Edit the rows from the start of the rows through the line holding "Parafia św. Józefa Robotni", inclusive, putting "Zabytki" wherever "Atrakcje" appears and changing nothing else. Leave the pictures out of your answer.

▸ Data for processing
━━━━━━━━━━━━━━━━━━━━

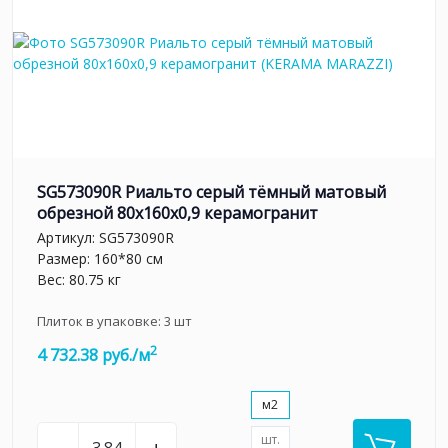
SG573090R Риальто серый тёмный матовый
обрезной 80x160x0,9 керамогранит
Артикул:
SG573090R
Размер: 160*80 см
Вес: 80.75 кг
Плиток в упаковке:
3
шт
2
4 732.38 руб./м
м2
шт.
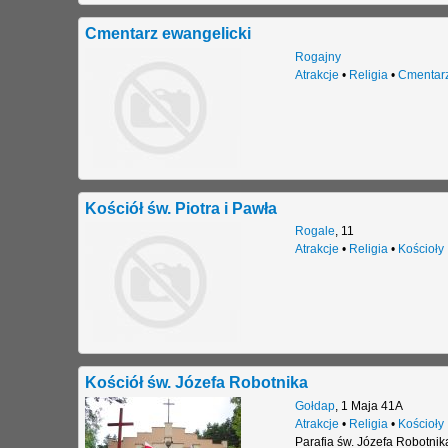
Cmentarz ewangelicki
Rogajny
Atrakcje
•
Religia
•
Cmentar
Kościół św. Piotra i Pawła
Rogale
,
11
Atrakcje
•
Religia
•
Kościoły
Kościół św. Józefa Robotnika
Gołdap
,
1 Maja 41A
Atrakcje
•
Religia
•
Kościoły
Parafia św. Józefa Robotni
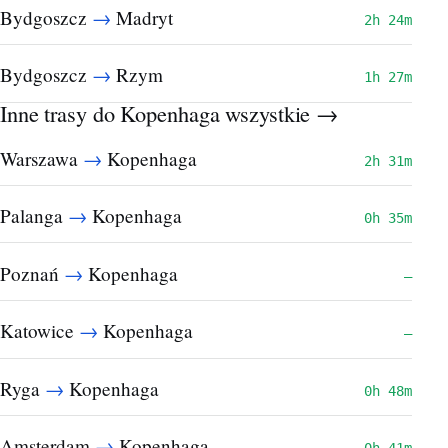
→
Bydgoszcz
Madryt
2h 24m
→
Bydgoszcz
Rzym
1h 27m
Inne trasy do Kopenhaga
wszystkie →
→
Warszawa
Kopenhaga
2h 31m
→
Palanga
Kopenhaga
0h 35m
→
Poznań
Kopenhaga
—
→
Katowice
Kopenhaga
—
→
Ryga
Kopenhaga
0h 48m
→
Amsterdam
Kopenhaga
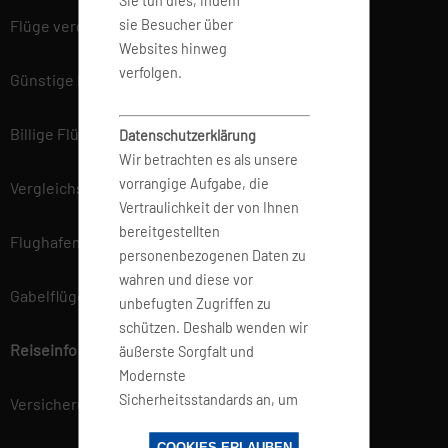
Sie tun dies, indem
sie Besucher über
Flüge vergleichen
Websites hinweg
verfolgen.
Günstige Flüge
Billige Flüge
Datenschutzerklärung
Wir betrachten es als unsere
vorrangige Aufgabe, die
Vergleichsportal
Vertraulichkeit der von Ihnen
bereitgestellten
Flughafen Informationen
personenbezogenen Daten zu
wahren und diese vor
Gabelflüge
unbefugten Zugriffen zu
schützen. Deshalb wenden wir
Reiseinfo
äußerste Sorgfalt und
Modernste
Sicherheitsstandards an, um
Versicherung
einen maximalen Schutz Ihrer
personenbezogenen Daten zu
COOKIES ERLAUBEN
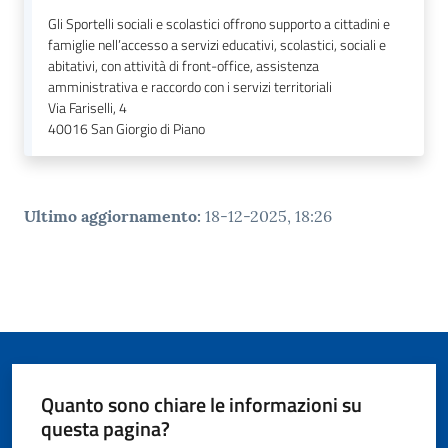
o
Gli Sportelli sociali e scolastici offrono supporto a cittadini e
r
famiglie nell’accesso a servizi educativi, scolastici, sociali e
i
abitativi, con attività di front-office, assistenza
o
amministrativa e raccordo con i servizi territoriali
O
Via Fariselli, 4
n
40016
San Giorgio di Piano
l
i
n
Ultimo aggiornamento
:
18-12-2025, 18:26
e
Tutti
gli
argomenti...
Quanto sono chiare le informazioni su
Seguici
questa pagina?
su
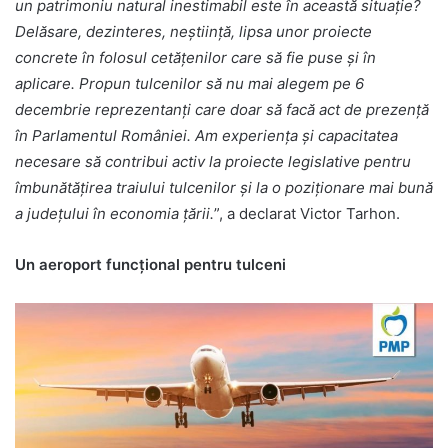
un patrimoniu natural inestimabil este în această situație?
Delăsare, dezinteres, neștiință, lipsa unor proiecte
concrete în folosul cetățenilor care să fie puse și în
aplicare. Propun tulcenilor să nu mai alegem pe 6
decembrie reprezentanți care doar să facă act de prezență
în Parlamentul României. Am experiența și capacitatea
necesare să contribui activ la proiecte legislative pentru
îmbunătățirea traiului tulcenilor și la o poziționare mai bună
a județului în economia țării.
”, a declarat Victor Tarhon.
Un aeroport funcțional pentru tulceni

━━━━━━━━━━━━━━━━━━━━

▸ Result of the exercise
SG573090R Риальто серый тёмный матовый
обрезной 80x160x0,9 керамогранит
Артикул:
SG573090R
Размер: 160*80 см
Вес: 80.75 кг
Плиток в упаковке:
3
шт
2
4 732.38 руб./м
м2
шт.
Cmentarz ewangelicki
Rogajny
Zabytki
•
Religia
•
Cmentar
Kościół św. Piotra i Pawła
Rogale
,
11
Zabytki
•
Religia
•
Kościoły
Kościół św. Józefa Robotnika
Gołdap
,
1 Maja 41A
Zabytki
•
Religia
•
Kościoły
Parafia św. Józefa Robotni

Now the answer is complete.